I have an exciting announcement about Freewrite Fridays. After this week, Freewrite Fridays will be moving to a new home: The Magpie's Pen! The new site hasn't gone live yet, as I'm working on some finishing touches, but it will be up and running by next Friday. Check back here then, and I'll have a link for you. In addition to Freewrite Fridays, The Magpie's Pen will be the home of loads of writing inspiration, tips, and links. If you've been enjoying the Freewrite Fridays series, I hope you'll fly on over to The Magpie's Pen to continue on with the fun. I'll be including photo prompts, quick exercises, and also some lessons on craft, process, and revision.
When I'm not writing or editing, I spend a good deal of time teaching others how to write, so there will also be information there about my tutoring services. I work with students via Skype, email, and snail mail. My purpose is simple: I help people become better writers. I do this by focusing on writing as a process, and by helping students learn essentials of their craft at the same time they are learning ways to stay motivated and disciplined. There will be much more information about the tutorials at the new site. I'm so excited about The Magpie's Pen that I can barely contain myself! I so hope you'll pay a visit.
You may be wondering what will happen to The Magpie's Fancy. "It's barely a toddler," you're thinking, "and she's abandoning it!" But no, I'm not. This blog will stay right here, and I'll keep on photographing and writing about everyday life, recipes, vintage finds, wildlife, musings, and my many other magpie obsessions.

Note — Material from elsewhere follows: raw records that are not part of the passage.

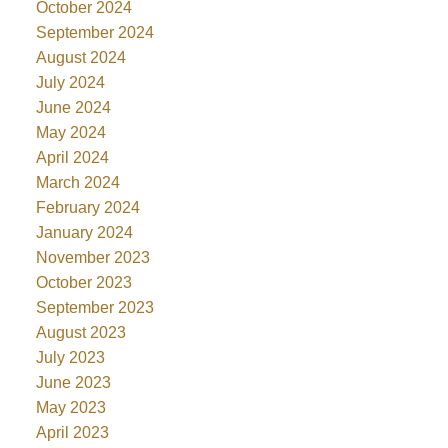
October 2024
September 2024
August 2024
July 2024
June 2024
May 2024
April 2024
March 2024
February 2024
January 2024
November 2023
October 2023
September 2023
August 2023
July 2023
June 2023
May 2023
April 2023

And now for this week's exercise. I am actually recycling one of my all-time favorite exercises this time. I posted this back in the very early days of the blog, and it's too good not to share one more time. It will sound a little wild at first, but take a leap of faith and see what happens. If you give this one a try, please let me know or share a link in the comments! Oh, and that reminds me, Kamana shared a link to her wonderful take on last week's Scent Exercise.

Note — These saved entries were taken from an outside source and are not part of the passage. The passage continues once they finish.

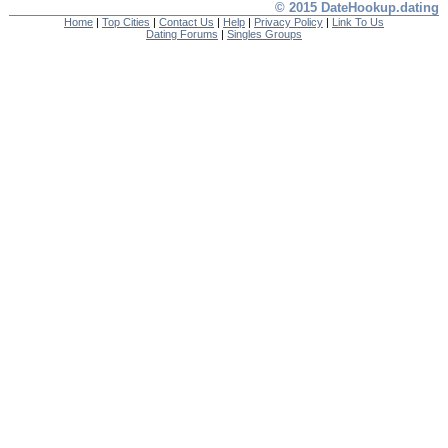
© 2015 DateHookup.dating
Home
|
Top Cities
|
Contact Us
|
Help
|
Privacy Policy
|
Link To Us
Dating Forums
|
Singles Groups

Five Easy Pieces (reposted from May 26, 2009)
I want to share a writing exercise that I do with my poetry workshop students. It is not one that I invented, but it is one of my favorites, partly because I borrowed it. It's like a good recipe for blueberry cake that you've borrowed and made your own, adapting for your fussy oven, your particular love of cinnamon, or your passion for an extra crumbly top. It's also one that I wait to spring on students until the last week or so of class because it takes some trust to make it work--trust in oneself, in the process, in the person who is asking one to do it. Even then, some students think it's pretty crazy. Others, though, create something magical from this foundation. It works well for writing poems, but it can work for prose, too.

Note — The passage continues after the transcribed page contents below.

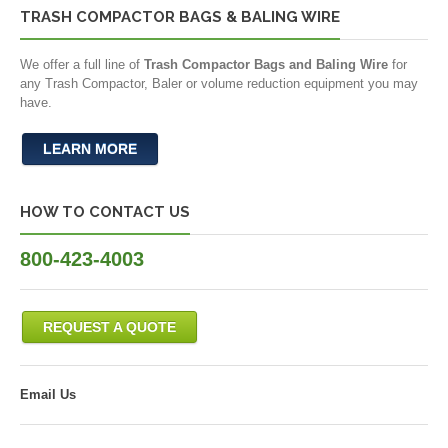
TRASH COMPACTOR BAGS & BALING WIRE
We offer a full line of
Trash Compactor Bags and Baling Wire
for
any Trash Compactor, Baler or volume reduction equipment you may
have.
LEARN MORE
HOW TO CONTACT US
800-423-4003
REQUEST A QUOTE
Email Us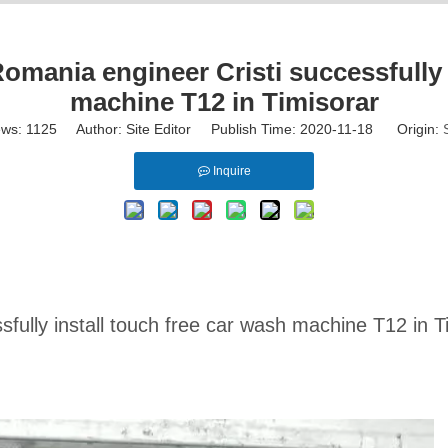
omania engineer Cristi successfully i
machine T12 in Timisorar
ews:
1125
Author: Site Editor Publish Time: 2020-11-18 Origin:
Inquire
fully install touch free car wash machine T12 in T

Robin was my MFA thesis advisor, so this book is near and dear to my heart, but it is also just a fantastic book for days when one is stuck or needs a new direction to try. So here goes:
"This exercise, " writes Jackson, "attempts to tell a whole story in a quick scene. It is to be written in five sentences. . . . There are two preparation steps. The first step is to remember a person you know well. . . . The second step is to imagine a place where you find the person. Then you are ready for the five easy pieces."
- Describe the person's hands.
- Describe something he or she is doing with the hands.
- Use a metaphor to say something about some exotic place.
- Mention what you would want to ask the person in the context of 2 and 3, above.
- The person looks up or toward you, notices you there, gives an answer that suggest he or she only gets part of what you asked.
About the exercise, Jackson writes, "it is useful in showing how a poem can condense narrative and characterization, how it can quickly shift focus like a photographer going wild with a zoom lens, how images reveal stories behind them simply by knocking against other images and perspectives, how you can use dialogue in a poem--each time I use it I've found different uses."
And I have found my own uses for it, too, but I'd love to hear from other folks about it. If you try it, please let me know how it works for you!